A £105,000 grant has meant that social work staff at Scottish Borders Council will get three electric cars to use to visit clients.
Each vehicle, Citroen zeros, costs £33,000 but SBC will pay the price of a conventional vehicle, £8,500, and the remaining £23,000 will be paid with a grant from the Scottish Government Low Carbon Vehicle Procurement Support Scheme.
The cars will be based at Kelso, Galashiels and Newton St Boswells; probable charging points will be at the Tait Hall, Kelso; Abbotsford Road, Galashiels, and council headquarters at Newtown St Boswells, each costing £5,000. Other charging points include police stations at Peebles, Hawick and Galashiels and commercial sites at Coldstream (Dalgliesh Garage), Munro Electrical, King Street, Galashiels, and Harrisons Garage, Peebles. However, during the pilot project charging, which takes about four hours, will be done at the social work office charging points.

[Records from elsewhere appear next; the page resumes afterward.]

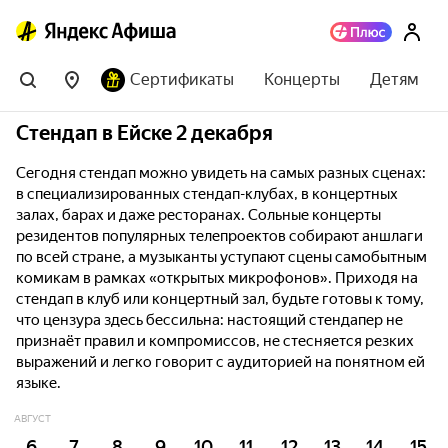
Сертификаты
Концерты
Детям
Стендап в Ейске 2 декабря
Сегодня стендап можно увидеть на самых разных сценах:
в специализированных стендап-клубах, в концертных
залах, барах и даже ресторанах. Сольные концерты
резидентов популярных телепроектов собирают аншлаги
по всей стране, а музыканты уступают сцены самобытным
комикам в рамках «открытых микрофонов». Приходя на
стендап в клуб или концертный зал, будьте готовы к тому,
что цензура здесь бессильна: настоящий стендапер не
признаёт правил и компромиссов, не стесняется резких
выражений и легко говорит с аудиторией на понятном ей
языке.
АВГУСТ
6
7
8
9
10
11
12
13
14
15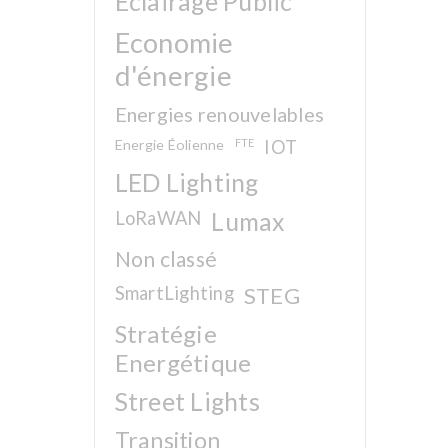
Eclairage Public
Economie
d'énergie
Energies renouvelables
Energie Éolienne
FTE
IOT
LED Lighting
LoRaWAN
Lumax
Non classé
SmartLighting
STEG
Stratégie
Energétique
Street Lights
Transition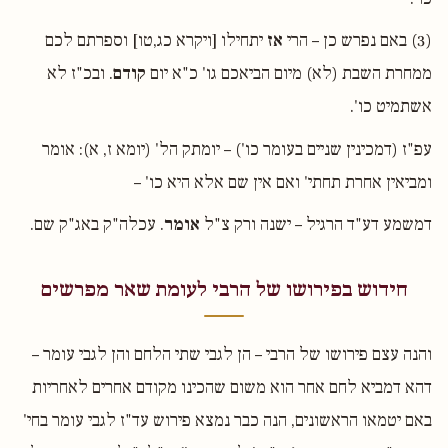
(3) באם נפרש כן – הרי
אז
יתחילו [ויקרא כג,טו] וספרתם לכם
ממחרת השבת (לא) מיום הביאכם גו' כ"א יום
קודם
. ובכ"ז לא
אשתמיט כו'.
עפ"ז (דמכינין שניים בעומר כו') – יומתק הל' (יומא ז, א): אומר
ומביאין אחרת תחתי' ואם אין שם אלא היא כו' –
דמשמע דע"ד הרגיל – ישנה ורק צ"ל
אומר
. עכלה"ק באג"ק שם.
חידוש בפירושו של הרבי לעומת שאר מפרשים
והנה עצם פירושו של הרבי – הן לגבי שתי הלחם והן לגבי עומר –
דהא דמביא לחם אחר הוא משום שהכינו מקודם אחרים לאחריות
באם יטמאו הראשונים, הנה כבר נמצא פירוש עד"ז לגבי עומר בחי'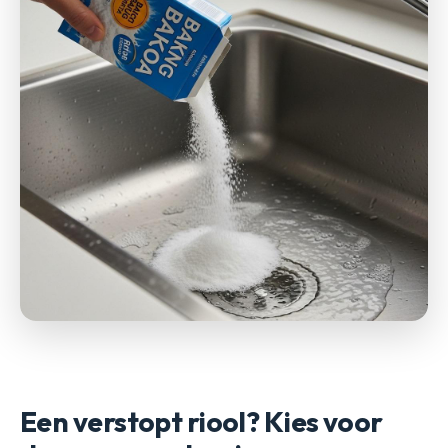
Een verstopt riool? Kies voor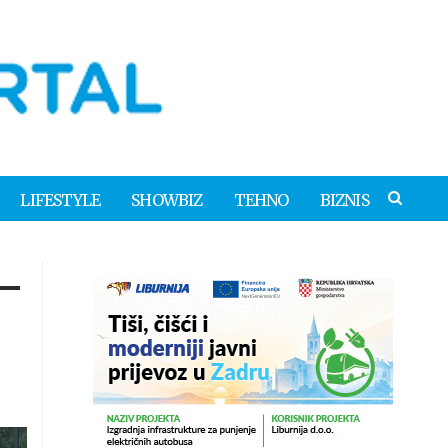
LIFESTYLE
SHOWBIZ
TEHNO
BIZNIS
 –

Each car will only need to be used for 4,595 miles a year to break even as the average running cost is 3p a mile compared with a conventional care mileage cost of 40p; the Society of Motor Manufacturers and Traders estimate that an electric vehicle will cost between 33p to 45p per mile to purchase, maintain and run for three years.
Council leader, Councillor David Parker explained: “The offer of a grant from Scottish Government is very advantageous for the Borders and would provide us with the funding to install charging points in public areas which would place the Borders in a very good position for the future. Although the cars are more expensive, this project will enable us to assess how efficient and practical electric cars can be and hopefully demonstrate how they can contribute to efficiencies in the future, particularly when the cost of low carbon transport comes down.”
Councillor Carolyn Riddell-Carre, executive member for planning and the environment explained: “The source of the electricity is what will really make the cars sustainable. Meanwhile we are at the beginning of the era of electric cars and it is excellent that the council is able to apply this grant. This will make savings in the essential transport for the services given by our social workers.”
The council’s social work department were chosen to pilot the electric car scheme because they were identified as one of the largest car user groups in the council.
Councillor Frances Renton, executive member for social work (social care and health) added: “The social work department is more than happy to engage in this development and support the first initial steps in developing an electric car infrastructure in the Scottish Borders. I think it is a very good example of spending money to hopefully save money in the future and I think it’s a great opportunity not to be missed.”
Councillor Jim Fullarton, executive member for roads and infrastructure, said: “It’s a great trial for social work when it costs £3.36 to fill the tank of the car compared to the current fuel prices. The range of the vehicles is currently a problem and can only be used in the context of a town, but with more charging facilities - it is possible to widen the scope of these vehicles.”
At last week’s meeting of the SBC executive councillors approved the purchase of the three electric cars, agreed that they be used by social work staff, a report provided after they have been in operation for one year, and the council would use £25,000 of capital funds towards the £130,500 cost of the pilot scheme.